最大の特徴は、ストレートに疾走している中で変拍子を利用していること。
変拍子といっても区切りのない7拍子や13拍子といったものではなく、
3拍子や4拍子を軸に、1/4、2/4、3/4拍子などを末尾に混合する発想で、
リフに抑揚をつけたり、スムーズな展開を作る目的で使っているようですね。
非常に知的で洗練されたスタイルだと思います。

3曲目Mother Northは初期の代表曲。
メインリフに戻ってから一気に駆け抜けるエンディングが感動的。



Mother North(PV)


  

 
Ink Compatible

 1. Aquanet
 2. Just a Little Bit
 3. Words for Nerds
 4. Melissa's Friend
 5. Read Me(instrumental)
 6. Multi-Masking
 7. In Memory of...
 8. ACRONYM (A Chaotic Realization of Nothing Yet Misunderstood)
 9. The Cereal Mouse(instrumental)

2004年発表、プログレッシブメタルバンドSPASTIC INKの2ndアルバム。

変態系変拍子メタルの祖WATCHTOWERのRon Jarzombekと、
RIOTやHALFORDでも活躍する実兄Bobby Jarzombekによって結成されたバンド。
1stはインストゥルメンタルのみのアルバムでしたが、
今回からヴォーカルにWATCHTOWERのJason Macmasterを迎えています。

とにかく徹頭徹尾といっていほど超絶変拍子と技巧的なプレイの連続。
そしてリフがいちいち格好良い。
現在Ronが在籍するBLOTTED SCIENCEほど過激ではありませんが、
結構メタリックなエッジがあります。
また、無茶苦茶なことをやりつつも展開の緩急や整合性は抜群、
浮遊感あるメロディも魅力的で、じっくりと聴かせる内容にもなっています。
マイナーですが、凄まじく完成度の高い傑作です。


余談ですが、邦盤にはボーナスとしてもうA Quick Fixという曲が収録されています。
過激な変拍子を交えつつ、華麗な旋律と共に爽快に突っ走っていく
メタリックなインストゥルメンタル。
なぜ通常版に入ってないのか理解に苦しむほどの超名曲。
しかも邦盤以外には一切世に出ていません。
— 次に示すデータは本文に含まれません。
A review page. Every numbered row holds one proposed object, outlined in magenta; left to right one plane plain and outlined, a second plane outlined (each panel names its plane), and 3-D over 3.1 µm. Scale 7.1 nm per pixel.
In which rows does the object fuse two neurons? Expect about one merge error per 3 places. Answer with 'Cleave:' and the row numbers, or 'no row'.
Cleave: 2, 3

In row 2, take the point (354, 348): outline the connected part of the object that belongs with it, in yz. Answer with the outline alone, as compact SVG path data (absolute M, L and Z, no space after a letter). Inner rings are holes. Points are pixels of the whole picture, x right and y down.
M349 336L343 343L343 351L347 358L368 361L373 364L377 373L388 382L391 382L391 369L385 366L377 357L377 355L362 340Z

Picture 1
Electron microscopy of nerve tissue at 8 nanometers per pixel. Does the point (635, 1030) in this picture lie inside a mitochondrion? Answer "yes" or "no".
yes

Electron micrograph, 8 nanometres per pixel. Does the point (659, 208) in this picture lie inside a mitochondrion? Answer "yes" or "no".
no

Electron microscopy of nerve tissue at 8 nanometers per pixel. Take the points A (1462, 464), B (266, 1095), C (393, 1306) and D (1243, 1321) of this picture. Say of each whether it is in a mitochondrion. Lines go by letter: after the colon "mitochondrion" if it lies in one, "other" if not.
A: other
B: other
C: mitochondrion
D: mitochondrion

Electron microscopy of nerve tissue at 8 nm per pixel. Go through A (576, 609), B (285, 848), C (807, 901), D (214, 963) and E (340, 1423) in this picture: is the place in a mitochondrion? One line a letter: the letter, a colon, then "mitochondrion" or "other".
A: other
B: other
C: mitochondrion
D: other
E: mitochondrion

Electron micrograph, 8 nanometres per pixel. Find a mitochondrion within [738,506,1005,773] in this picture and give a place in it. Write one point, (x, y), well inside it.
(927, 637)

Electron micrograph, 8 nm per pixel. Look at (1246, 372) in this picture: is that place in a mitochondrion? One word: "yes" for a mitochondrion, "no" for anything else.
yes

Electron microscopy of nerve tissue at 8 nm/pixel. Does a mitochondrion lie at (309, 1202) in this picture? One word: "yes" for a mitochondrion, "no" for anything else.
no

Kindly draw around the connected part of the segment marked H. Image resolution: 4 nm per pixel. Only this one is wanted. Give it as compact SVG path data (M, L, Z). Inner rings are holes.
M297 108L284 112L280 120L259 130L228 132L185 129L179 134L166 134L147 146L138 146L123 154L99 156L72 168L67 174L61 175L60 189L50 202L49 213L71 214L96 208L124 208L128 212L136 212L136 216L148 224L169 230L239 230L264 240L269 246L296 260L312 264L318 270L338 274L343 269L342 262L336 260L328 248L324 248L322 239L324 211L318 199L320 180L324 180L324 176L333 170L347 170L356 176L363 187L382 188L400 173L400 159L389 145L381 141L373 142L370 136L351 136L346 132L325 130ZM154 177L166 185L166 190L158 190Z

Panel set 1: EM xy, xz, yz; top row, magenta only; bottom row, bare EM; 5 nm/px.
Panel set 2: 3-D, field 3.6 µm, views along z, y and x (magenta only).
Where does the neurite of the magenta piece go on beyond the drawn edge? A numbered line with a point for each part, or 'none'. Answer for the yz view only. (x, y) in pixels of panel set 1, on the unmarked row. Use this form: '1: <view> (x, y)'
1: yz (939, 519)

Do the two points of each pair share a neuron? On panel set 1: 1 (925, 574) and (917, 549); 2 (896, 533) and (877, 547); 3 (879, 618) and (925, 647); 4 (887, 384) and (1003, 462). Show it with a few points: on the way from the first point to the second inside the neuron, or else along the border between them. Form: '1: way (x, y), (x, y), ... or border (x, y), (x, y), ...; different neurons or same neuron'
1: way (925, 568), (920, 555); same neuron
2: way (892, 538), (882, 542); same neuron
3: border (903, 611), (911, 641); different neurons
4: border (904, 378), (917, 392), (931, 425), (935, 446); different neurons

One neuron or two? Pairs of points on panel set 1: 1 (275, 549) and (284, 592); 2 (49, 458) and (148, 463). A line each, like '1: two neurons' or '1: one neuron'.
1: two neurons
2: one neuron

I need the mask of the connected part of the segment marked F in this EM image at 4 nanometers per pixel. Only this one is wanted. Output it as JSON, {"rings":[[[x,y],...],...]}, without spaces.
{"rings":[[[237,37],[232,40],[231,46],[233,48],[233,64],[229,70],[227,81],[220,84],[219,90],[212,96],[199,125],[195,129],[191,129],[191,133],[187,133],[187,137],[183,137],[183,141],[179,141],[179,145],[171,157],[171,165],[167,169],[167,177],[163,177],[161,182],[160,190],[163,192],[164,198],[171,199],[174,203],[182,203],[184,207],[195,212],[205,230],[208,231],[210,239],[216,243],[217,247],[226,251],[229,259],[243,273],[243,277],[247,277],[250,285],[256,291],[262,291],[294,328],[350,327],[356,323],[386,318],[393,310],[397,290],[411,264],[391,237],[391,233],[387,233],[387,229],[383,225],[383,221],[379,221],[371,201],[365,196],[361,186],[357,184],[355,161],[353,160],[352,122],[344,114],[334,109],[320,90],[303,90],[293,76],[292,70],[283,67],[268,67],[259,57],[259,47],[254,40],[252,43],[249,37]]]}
なんてもったいない!



  


Beneath The Remains

 1. Beneath the Remains
 2. Inner Self
 3. Stronger Than Hate
 4. Mass Hypnosis
 5. Sarcastic Existence
 6. Slaves of Pain
 7. Lobotomy
 8. Hungry
 9. Primitive Future

1989年発表、ブラジルのスラッシュメタルバンドSEPULTURAの3rdアルバム。

今でこそブラジル音楽とハードコアを取り入れたグルーヴメタルとして知られ、
KORNやSLIPKNOTなどにも多大な影響を与えたことで有名な彼らですが、
当初は凶暴極まりないスラッシュメタルバンドとして名を上げました。

最初期はブラックメタルとも言われるほど邪悪で危険なスタイルでしたが、
1stを発表した1986年当時のブラジルは軍事政権を脱したばかりの頃で
機材調達さえ困難だったなど様々な苦労話が残っており、
実は地道に苦難を乗り越えてきた堅実なバンドであったことが覗えます。

最初期は曲は素晴らしい一方、演奏力はかなり怪しかったのですが、
作品を重ねるごとに徐々に整合性を増していきます。
中でも彼らのターニングポイントとなった本作は鉄壁の安定性。
仄暗い叙情性も加わり、最高傑作との呼び声も高い作品です。

ゴリ押しに近いスラッシュパートは尋常ではないほど凶暴凶悪、
それとは対照的に叙情パートは不穏でありつつも美しく幽玄。
その美醜を絶妙にまとめあげる曲展開は非常に知的で、ドラマティックです。
Max Cavaleraのヴォーカルは、メロディを廃したダウナーな吐き捨てタイプ。
独特の声質で非常に格好良いですね。

さらに、本作のミキシングはデスメタルでも有名なMorrisound Studio。
プロデューサー/エンジニアは名手Scott Burns。
エッジを効かせつつもズシンと体に響く、重厚なサウンドとなっています。

暴虐性と知性が融合したスラッシュメタルの決定盤です。


ちなみに現在は1997年にリマスターされたバージョンが主に流通しています。
ボーナストラックとしての曲追加されています。
 10. A Hora E A Vez Do Cabelo Nascer (Mutantes cover)
 11. Inner Self (Drum Track)
 12. Mass Hypnosis (Drum Track)

10は同郷ブラジルのロックバンドOs Mutantesのカヴァーで、
スラッシュ化したサイケという、なんとも奇妙で面白い内容。

11と12はタイトル通りドラムトラックを全面に押し出したデモで、
ヴォーカル無し&弦楽器モノラル仕様。